JAKARTA, KOMPAS.com - Yayasan Aksi Cepat Tanggap (ACT) disebut mengeklaim mendapat amanah untuk mengelola Boeing Comunity Invesment Fund (BCIF), atau dana hibah untuk pemberdayaan masyarakat, untuk ahli waris kecelakaan pesawat Lion Air JT-610.
Hal itu tercantum dalam surat dakwaan tiga terdakwa, yakni Ahyudin, Hariyana Hermain, dan Ibnu Khajar, yang dibacakan jaksa penuntut umum (JPU) dalam sidang perdana di Pengadilan Negeri Jakarta Selatan, Selasa (15/11/2022).
Ahyudin merupakan pendiri dan mantan Presiden ACT, sedangkan Ibnu Khajar dan Hariyana Hermain masing-masing menjabat Presiden dan salah satu pembina ACT.
Baca juga: Sederet Hal Terungkap dalam Dakwaan Eks Petinggi ACT yang Gelapkan Dana Sosial dari Boeing
Jaksa mengatakan, setelah kecelakaan yang menewaskan 189 penumpang dan awak, Boeing menyediakan dua jenis santunan.
Pertama adalah dana santunan Boeing Financial Assistance Fund (BFAF) dengan total sebesar 25.000.000 dollar Amerika Serikat (AS) atau Rp 138.546.388.500.
Dari jumlah itu, setiap ahli waris mendapatkan Rp 2.037.450.000 (144.500 dollar AS).
Dana BFAF itu diberikan Boeing sebagai bantuan finansial dan diterima langsung oleh para ahli waris korban kecelakaan Lion Air JT-610.
Selain itu, Boeing juga memberikan dana sebesar BCIF yang nilainya sama dengan BFAF. Namun, dana BCIF merupakan bantuan filantropis kepada komunitas lokal yang terdampak dari kecelakaan, dan dana itu tidak langsung diterima oleh para ahli waris korban, tetapi diterima oleh organisasi amal, atau pihak ketiga yang ditunjuk oleh ahli waris korban.
Baca juga: Kejagung soal Pasal Pencucian Uang Bos ACT: Pasal yang Dicantumkan Hanya Itu
"Boeing telah mendelegasikan kewenangan kepada Administrator dari BCIF yaitu Mr. Feinberg dan Ms. Biros untuk menentukan program individual, proyek atau badan amal yang akan didanai dengan uang yang diberikan Boeing untuk BCIF dan untuk mengawasi penggunaan dana tersebut agar digunakan dengan benar," kata jaksa saat membacakan dakwaan.
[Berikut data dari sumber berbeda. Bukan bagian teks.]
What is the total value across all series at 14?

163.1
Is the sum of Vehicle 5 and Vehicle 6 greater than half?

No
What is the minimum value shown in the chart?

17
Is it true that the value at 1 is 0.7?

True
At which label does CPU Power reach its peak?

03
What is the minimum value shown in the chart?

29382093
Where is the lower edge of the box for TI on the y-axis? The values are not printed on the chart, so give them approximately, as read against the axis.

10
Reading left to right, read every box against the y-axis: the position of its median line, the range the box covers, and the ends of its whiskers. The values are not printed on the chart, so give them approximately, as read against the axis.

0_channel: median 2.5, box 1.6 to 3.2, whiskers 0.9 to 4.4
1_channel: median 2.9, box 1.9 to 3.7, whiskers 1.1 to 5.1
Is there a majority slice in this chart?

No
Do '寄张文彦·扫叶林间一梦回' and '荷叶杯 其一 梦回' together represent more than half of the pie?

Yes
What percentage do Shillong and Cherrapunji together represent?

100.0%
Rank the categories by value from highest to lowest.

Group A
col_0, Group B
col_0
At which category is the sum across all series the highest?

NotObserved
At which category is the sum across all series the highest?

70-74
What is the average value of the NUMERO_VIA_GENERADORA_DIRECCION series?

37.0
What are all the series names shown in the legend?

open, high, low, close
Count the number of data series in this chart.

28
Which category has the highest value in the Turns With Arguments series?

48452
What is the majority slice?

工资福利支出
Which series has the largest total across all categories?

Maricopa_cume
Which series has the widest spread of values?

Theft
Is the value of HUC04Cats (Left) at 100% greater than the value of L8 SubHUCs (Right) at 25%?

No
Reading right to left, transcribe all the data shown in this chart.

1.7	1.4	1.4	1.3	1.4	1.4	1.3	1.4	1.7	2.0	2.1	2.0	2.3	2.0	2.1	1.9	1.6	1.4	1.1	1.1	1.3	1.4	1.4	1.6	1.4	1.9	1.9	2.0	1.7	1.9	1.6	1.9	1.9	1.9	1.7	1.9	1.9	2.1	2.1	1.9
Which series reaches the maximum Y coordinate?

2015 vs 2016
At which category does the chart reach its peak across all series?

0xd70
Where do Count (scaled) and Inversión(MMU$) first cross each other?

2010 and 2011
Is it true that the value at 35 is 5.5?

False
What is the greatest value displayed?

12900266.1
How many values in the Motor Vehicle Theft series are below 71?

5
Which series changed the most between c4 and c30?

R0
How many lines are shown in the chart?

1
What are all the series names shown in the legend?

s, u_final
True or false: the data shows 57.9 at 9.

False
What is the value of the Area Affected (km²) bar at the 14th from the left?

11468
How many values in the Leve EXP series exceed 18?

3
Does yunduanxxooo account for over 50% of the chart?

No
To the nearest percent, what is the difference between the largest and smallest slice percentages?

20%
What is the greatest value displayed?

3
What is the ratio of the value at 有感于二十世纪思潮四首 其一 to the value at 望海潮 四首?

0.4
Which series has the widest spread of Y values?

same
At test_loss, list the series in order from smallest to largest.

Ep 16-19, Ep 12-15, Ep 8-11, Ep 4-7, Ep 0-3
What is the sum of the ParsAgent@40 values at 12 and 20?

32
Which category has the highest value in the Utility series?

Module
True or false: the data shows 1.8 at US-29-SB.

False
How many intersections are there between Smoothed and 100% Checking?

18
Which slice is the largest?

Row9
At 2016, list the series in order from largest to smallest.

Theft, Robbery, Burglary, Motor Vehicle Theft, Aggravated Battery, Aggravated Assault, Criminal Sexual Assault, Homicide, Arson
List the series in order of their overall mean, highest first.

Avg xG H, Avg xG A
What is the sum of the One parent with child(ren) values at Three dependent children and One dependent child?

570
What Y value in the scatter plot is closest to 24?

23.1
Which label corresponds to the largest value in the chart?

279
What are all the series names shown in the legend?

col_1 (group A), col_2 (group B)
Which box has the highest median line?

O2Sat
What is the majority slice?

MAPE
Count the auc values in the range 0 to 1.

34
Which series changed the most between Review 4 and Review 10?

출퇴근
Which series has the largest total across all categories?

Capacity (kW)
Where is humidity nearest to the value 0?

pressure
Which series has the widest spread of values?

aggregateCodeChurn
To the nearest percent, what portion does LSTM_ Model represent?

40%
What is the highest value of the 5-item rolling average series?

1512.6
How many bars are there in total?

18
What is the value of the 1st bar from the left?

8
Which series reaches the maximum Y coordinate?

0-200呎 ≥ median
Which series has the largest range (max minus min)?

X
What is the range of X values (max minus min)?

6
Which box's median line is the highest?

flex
Dalam pelaksanannya, kata jaksa, Boeing melalui kedua administrator itu menentukan sejumlah persyaratan mendasar yang harus dipenuhi oleh para penerima dana, termasuk kondisi di mana uang tidak dapat digunakan untuk kepentingan pribadi setiap individu.
Akan tetapi, Boeing tidak menentukan persyaratan untuk memilih atau mengawasi administrasi penggunaan BCIF.
Boeing, lanjut jaksa, mendelegasikan kewenangan kepada Administrator Mr. Feinberg dan Ms. Biros untuk menentukan progam individual, proyek, atau badan amal yang akan didanai BCIF. Akan tetapi badan amal yang akan mengelola ditunjuk oleh ahli waris.
Baca juga: Dugaan TPPU dan ITE Ahyudin ACT Masih Diusut, Bakal Disidang Terpisah
Akan tetapi, menurut jaksa, ACT mengeklaim sudah mendapat persetujuan untuk mengelola dana BCIF dari Boeing.
“Secara aktif pihak Yayasan ACT menghubungi keluarga korban dan mengatakan telah mendapat amanah (ditunjuk dari Boeing sebagai pengelola dana sosial BCIF,” kata jaksa.
Pihak ACT, kata jaksa, kemudian meminta kepada keluarga ahli waris untuk mengisi dan menandatangani formulir pengajuan yang dikirim ke Boeing supaya dana BCIF bisa dicairkan kepada ACT.